Kendra L. Eden of Fitzpatrick, Lentz & Bubba informed Reinert that a settlement agreement is in the works, and could be finalized within the next few days.

Reinert said she has seen support from several neighboring townships and boroughs offering spaces and facilities to host meet-and-greets, fundraisers, and other events. After announcing the acquisition of the trailer, several of those supporters have suggested the mobile Foxy’s Cradle could set up shop in their parking lots.

And that support is what keeps Reinert and the Foxy's team going.

"I am so incredibly grateful for their support from day one. Nobody, nobody hesitated at all. Anytime we put a plea out for help or for support or to rally behind us or support our volunteers and our efforts in any way, not a single person hesitated, from mom and pop shops to the neighbors up the road to townships near and far " Reinert said.

"We're getting help sent to us from zoos from New York state that send money down toward the RV. Like just so much help has come from all over and that's what's fueling the fight for us to keep going."

'Kittens love to party ... anywhere!'

According to Reinert’s post, this could lead to Foxy’s Cradle holding mobile cat café operations, adoption and education events; responding to rescue partner requests; holding its Day For Max event, which advocates for teaching youth about kindness toward animals; and even partaking in kitten-based birthday party events.

After all, “kittens love to party… anywhere!” the post says.
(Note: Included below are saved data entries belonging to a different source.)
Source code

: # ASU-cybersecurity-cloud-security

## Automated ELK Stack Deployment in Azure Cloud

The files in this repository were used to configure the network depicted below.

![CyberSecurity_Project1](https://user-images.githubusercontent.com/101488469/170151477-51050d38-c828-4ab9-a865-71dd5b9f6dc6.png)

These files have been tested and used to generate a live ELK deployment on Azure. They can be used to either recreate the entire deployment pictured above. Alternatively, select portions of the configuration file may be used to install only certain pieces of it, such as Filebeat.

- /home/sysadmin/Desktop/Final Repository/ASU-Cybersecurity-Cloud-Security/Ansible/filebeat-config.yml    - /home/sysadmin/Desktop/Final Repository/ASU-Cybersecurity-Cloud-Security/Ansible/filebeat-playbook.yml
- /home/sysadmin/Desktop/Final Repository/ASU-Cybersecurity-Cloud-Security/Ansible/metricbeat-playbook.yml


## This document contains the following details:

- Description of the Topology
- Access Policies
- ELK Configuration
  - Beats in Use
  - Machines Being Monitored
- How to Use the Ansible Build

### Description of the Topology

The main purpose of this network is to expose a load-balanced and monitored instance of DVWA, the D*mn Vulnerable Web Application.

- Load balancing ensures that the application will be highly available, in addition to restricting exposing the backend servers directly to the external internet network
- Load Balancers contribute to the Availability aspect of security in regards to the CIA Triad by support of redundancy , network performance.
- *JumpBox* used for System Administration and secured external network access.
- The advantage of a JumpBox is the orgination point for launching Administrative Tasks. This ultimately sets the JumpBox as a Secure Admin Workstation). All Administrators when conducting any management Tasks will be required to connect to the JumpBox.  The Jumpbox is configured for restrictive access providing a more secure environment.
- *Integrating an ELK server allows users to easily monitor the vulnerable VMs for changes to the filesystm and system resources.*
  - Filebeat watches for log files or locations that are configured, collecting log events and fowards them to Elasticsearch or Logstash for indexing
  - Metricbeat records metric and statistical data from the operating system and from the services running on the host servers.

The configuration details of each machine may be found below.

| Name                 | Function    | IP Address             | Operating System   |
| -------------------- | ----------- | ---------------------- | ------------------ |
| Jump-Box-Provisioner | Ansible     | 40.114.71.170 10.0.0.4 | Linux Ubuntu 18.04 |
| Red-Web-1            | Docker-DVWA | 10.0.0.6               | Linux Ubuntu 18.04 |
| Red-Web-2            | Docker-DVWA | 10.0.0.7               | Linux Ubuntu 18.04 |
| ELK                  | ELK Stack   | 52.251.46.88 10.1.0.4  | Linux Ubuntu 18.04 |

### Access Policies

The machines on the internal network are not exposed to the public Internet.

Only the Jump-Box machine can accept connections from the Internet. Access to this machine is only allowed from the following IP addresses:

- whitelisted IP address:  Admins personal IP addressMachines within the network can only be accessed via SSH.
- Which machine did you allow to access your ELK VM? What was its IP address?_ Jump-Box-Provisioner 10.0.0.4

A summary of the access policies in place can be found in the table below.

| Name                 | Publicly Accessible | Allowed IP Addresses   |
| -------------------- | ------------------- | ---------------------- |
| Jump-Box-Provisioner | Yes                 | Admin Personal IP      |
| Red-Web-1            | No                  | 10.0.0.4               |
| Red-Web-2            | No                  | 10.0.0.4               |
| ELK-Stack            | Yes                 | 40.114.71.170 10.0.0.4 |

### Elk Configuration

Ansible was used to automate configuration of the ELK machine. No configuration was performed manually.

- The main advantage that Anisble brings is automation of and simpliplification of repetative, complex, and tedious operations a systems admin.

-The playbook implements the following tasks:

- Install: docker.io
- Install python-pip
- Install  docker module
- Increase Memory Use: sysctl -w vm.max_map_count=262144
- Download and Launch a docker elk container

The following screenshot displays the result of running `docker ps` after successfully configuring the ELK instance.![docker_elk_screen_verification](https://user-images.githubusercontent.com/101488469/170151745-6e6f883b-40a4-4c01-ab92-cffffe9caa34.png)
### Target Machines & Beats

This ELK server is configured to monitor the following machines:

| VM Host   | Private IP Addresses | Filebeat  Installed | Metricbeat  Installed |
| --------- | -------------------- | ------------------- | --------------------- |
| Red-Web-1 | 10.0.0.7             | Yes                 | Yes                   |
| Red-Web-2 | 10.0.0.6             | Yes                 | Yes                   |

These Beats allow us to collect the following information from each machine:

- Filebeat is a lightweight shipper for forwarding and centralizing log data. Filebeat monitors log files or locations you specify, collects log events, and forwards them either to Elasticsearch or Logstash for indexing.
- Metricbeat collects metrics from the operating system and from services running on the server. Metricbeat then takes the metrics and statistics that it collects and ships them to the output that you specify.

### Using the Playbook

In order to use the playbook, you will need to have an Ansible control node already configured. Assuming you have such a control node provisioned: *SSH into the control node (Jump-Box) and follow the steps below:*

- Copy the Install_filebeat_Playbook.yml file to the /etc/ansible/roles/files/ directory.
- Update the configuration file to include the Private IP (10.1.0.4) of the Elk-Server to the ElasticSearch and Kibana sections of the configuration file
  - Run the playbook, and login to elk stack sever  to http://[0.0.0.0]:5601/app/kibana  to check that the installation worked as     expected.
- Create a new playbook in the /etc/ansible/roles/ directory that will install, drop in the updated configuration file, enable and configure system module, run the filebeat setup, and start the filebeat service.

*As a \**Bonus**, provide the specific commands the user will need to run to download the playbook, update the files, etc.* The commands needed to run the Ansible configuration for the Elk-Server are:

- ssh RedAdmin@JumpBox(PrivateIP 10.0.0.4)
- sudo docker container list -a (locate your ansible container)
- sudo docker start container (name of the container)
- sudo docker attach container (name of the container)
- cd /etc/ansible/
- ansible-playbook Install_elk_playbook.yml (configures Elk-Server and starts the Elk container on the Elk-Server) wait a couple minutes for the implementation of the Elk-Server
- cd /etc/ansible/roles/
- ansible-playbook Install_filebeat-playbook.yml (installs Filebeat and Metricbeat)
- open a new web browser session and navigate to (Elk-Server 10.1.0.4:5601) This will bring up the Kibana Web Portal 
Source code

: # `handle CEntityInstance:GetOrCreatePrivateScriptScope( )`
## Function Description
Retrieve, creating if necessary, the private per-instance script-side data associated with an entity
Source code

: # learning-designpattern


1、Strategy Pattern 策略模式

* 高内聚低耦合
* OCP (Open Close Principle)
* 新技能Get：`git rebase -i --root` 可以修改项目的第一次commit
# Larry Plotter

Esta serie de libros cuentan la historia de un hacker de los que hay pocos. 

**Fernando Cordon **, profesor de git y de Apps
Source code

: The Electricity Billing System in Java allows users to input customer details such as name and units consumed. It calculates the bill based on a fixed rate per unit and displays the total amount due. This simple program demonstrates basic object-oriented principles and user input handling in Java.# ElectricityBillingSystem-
“The township wants us to not do anything at our existing home, and we won’t," the posting says. "We will instead use their oppression as motivation to help far more orphaned neonates in ways we could not achieve previously.”

Reinert say she got the RV thanks to Stewart, of Optimum RV in Pottstown, whom she thanked for offering a “purr-fect option.”

“When she came in and she told me she was doing and what the cause was, I just talked to my boss and worked extremely hard to get the best deal possible,” Stewart said.

“I'm going to help them when they're going to renovate it. They're going to do the renovations, and we're here to guide them and help out as much as we can.”

Stewart described the RV as a “smaller travel trailer” that can be easily renovated, which is “perfect for what they’re looking for.”

Reinert has picked up the RV, and her family already is working on the renovations, said Stewart, a self-proclaimed animal lover.

To help facilitate the renovations, the rescue now is seeking more donations via a Facebook drive.

It also is taking contributions via mail at 5260 Overlook Road, Coplay 18037, and through its website. As of Tuesday afternoon, Foxy’s had raised about $1,770 in contributions from the Facebook post alone.

'Just became so much stronger'

Other fundraising drives, including a “Fight for Foxy’s: Never Lose Your Voice Self Defense Class” in Palmerton, also are under way.

In addition, the rescue is looking out for more foster volunteers throughout the Lehigh Valley; the Poconos; Phillipsburg, New Jersey; Philadelphia; and central Pennsylvania.

At the moment, the plan is to unveil the revamped ride at Foxy’s Cradle’s Kitten Showers and Spring Flowers event in March.

Foxy’s Cradle's saga started when North Whitehall’s Zoning Hearing Board last summer it was found to be in violation.

Despite a massive show in support during a hearing in November 2023, the board upheld its view that the neonatal rescue operation violated a zoning ordinance by failing to apply for permits for a new use of property, and that such operations are not permitted within an agricultural/rural zoning district during a December meeting.

Reinert credited her deep Pennsylvania Dutch roots and her grandmother, who the rescue takes its name from, for her tenacity in the fight to keep the operation alive.

“The township officials can try to stop my rescue efforts, but when you combine family and community support, love of rescue, compassion for the little ones too often overlooked, and the sheer grit of a born and raised PA Dutch girl," wrote Reinert in a Facebook post.

"Nobody will ever succeed in holding my 'little' NICU back. What doesn't kill you makes you stronger, and with all of our communities’ help, the voices of the otherwise voiceless just became so much stronger!”

Reinert did not immediately respond to a message seeking comment on the matter.